Stored records:
┄┄┄┄┄┄┄┄┄┄
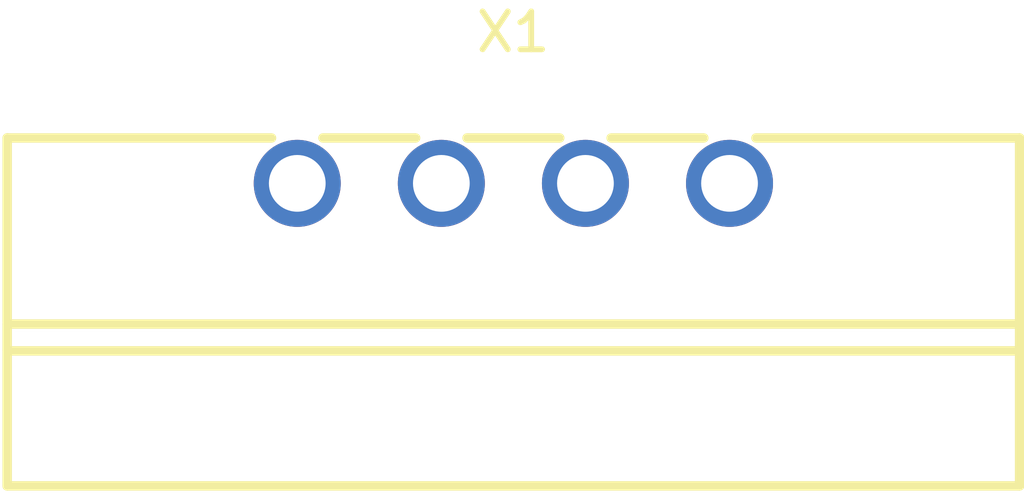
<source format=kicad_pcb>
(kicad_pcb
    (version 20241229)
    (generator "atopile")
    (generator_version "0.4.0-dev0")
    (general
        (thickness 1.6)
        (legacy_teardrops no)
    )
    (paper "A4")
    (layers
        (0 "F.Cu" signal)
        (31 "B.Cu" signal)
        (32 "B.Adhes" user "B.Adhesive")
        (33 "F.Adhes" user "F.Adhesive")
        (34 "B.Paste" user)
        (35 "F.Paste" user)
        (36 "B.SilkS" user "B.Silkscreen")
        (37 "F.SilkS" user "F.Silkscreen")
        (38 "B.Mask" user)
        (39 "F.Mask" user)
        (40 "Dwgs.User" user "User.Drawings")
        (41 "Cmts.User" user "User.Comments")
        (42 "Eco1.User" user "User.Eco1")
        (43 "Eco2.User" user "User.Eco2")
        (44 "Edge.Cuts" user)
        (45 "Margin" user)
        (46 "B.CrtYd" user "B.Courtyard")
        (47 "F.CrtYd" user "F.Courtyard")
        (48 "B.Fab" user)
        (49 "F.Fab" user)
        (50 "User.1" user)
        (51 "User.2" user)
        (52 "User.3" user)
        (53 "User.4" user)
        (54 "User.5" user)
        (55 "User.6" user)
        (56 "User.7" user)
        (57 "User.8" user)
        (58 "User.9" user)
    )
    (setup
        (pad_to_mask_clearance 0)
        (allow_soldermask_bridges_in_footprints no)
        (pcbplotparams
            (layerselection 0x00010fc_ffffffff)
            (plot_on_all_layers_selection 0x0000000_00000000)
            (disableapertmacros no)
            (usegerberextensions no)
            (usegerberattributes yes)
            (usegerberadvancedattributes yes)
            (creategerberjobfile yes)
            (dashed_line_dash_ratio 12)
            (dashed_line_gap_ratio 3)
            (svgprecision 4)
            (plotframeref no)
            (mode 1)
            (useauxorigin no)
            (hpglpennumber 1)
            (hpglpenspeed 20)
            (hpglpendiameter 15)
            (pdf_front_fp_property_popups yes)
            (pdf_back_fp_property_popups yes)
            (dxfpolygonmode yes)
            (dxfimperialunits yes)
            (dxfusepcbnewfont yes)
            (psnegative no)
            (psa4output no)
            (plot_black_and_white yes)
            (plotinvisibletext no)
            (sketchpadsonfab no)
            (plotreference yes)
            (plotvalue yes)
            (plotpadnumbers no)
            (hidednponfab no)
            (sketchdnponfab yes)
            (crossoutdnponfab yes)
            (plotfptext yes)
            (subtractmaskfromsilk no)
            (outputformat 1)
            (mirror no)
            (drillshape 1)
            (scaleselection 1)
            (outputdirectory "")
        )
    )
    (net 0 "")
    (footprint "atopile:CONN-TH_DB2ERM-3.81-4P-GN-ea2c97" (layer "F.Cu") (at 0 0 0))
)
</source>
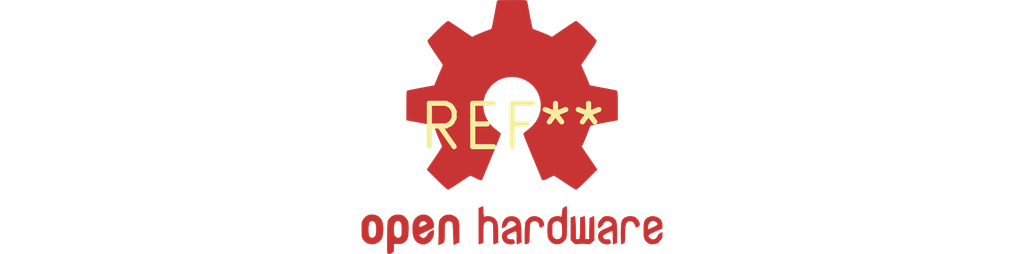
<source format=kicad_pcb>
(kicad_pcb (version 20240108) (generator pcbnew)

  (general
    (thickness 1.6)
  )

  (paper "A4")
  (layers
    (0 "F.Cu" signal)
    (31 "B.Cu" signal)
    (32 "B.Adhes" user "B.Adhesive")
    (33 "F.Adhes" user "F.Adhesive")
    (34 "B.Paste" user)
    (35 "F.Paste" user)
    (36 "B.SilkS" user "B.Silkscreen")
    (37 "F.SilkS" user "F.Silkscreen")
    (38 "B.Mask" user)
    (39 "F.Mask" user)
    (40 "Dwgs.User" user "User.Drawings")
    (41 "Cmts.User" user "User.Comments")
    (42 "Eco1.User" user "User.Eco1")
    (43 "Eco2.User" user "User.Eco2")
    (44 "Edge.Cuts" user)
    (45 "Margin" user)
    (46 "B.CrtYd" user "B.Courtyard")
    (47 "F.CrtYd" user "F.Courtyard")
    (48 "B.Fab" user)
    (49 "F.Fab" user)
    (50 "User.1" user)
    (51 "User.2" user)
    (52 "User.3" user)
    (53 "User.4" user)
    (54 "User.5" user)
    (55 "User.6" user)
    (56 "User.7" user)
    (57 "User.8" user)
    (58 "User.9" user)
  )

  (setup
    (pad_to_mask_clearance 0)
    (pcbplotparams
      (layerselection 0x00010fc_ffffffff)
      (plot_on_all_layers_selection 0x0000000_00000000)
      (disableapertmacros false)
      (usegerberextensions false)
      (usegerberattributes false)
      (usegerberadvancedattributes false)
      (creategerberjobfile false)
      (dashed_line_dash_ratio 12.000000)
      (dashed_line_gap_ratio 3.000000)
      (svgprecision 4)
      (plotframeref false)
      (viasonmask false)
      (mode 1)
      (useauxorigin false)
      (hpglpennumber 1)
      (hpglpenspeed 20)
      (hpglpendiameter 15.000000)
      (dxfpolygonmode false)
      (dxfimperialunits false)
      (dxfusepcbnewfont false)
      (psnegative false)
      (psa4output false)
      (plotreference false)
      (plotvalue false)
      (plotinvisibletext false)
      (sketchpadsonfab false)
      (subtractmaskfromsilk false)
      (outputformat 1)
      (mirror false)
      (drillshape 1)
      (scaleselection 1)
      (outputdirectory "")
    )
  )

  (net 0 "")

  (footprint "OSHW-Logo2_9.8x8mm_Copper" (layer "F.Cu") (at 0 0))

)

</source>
┄┄┄┄┄┄┄┄┄┄
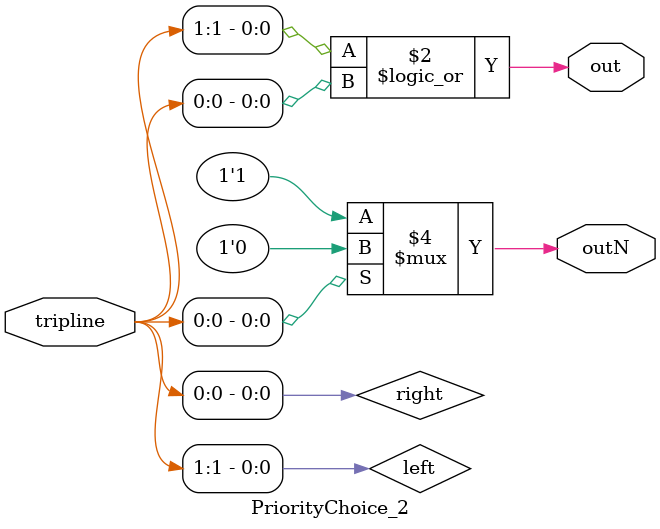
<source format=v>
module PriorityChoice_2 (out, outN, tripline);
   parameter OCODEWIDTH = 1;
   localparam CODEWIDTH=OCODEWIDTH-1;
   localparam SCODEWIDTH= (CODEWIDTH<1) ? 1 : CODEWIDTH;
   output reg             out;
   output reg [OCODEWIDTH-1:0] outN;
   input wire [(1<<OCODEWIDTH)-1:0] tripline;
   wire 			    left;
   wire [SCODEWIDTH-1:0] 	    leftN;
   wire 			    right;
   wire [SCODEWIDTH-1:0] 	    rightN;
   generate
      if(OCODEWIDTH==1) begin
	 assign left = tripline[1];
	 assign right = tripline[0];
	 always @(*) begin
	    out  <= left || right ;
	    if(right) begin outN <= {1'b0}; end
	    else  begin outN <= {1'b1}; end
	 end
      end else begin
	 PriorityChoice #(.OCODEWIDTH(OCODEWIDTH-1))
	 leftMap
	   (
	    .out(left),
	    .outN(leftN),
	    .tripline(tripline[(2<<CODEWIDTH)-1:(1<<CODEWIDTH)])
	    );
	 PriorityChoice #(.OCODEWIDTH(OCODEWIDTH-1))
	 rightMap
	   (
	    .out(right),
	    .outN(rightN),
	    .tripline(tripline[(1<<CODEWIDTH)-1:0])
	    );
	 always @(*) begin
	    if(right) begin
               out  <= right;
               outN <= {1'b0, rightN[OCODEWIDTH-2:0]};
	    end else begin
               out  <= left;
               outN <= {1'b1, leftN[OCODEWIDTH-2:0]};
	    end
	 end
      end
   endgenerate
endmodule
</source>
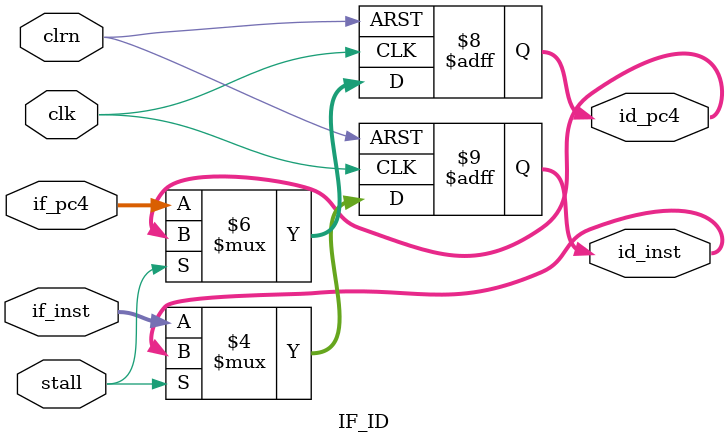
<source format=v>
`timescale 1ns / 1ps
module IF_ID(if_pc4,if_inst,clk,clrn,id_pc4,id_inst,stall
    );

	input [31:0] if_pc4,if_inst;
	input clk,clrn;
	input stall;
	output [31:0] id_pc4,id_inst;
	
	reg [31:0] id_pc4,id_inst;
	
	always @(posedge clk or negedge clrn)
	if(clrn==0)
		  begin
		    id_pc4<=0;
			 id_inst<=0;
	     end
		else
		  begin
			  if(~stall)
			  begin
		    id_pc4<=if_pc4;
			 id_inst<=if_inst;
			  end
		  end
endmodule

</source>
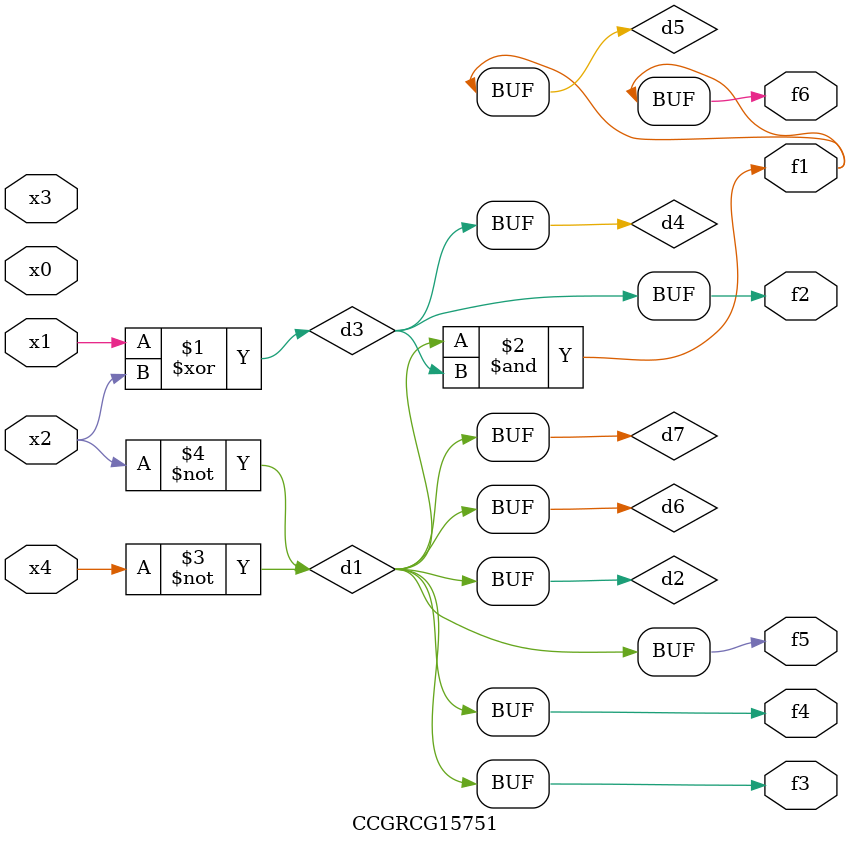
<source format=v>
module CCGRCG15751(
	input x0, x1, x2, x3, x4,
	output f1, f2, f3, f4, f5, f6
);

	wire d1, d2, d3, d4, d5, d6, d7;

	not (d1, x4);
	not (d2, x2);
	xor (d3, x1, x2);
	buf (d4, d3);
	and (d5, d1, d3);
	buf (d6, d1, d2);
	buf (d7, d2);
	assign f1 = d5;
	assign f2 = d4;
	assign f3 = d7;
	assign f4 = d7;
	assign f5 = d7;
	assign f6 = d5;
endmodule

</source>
┄┄┄┄┄┄┄┄┄┄
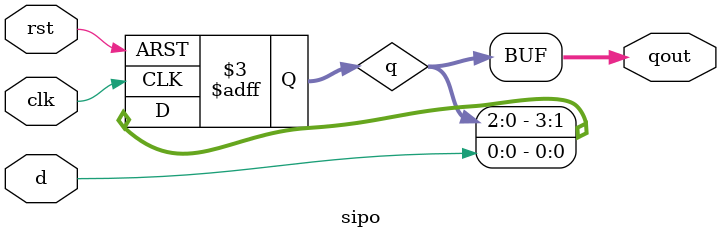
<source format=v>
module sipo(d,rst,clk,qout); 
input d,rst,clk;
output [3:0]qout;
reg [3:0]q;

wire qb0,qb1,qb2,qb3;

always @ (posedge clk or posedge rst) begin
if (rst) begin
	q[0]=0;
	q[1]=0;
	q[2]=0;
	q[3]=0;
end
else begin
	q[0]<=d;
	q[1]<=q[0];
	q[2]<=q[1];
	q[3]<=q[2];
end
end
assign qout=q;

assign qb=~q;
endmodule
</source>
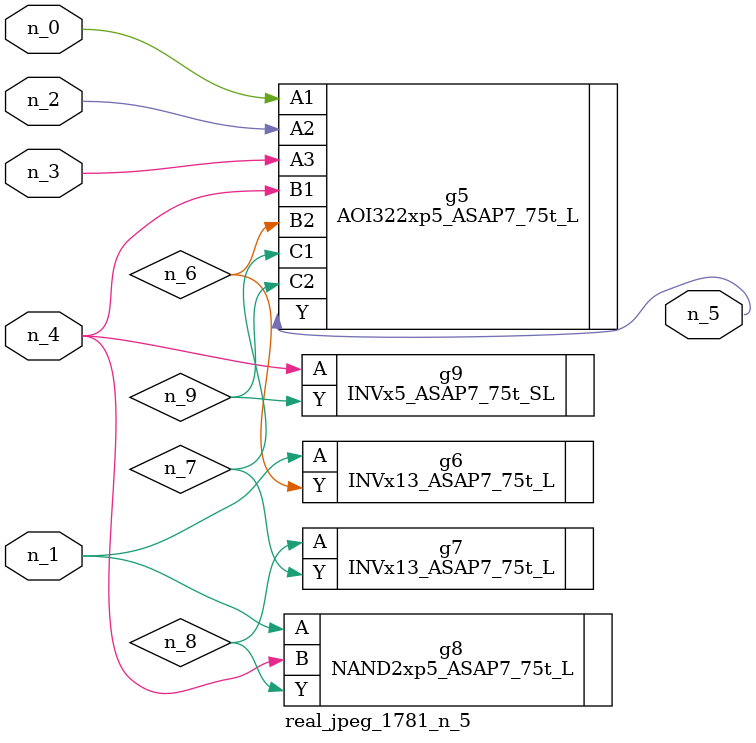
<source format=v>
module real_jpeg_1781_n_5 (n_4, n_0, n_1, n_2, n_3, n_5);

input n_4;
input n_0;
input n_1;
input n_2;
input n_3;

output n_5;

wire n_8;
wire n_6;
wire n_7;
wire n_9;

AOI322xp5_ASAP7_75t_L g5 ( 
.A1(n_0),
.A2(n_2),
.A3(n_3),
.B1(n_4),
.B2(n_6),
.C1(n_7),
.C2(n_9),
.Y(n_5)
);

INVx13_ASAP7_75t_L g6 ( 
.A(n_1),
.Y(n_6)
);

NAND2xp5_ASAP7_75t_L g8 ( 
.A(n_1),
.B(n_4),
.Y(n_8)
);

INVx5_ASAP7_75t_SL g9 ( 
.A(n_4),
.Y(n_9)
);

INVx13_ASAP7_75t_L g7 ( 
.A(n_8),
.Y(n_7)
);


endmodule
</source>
┄┄┄┄┄┄┄┄┄┄
> **Aim of the task**
All lines of the data that hold "Drawings" need to be copied.

> **Expected answer**
        (40 "Dwgs.User" user "User.Drawings")
    (40 "Dwgs.User" user "User.Drawings")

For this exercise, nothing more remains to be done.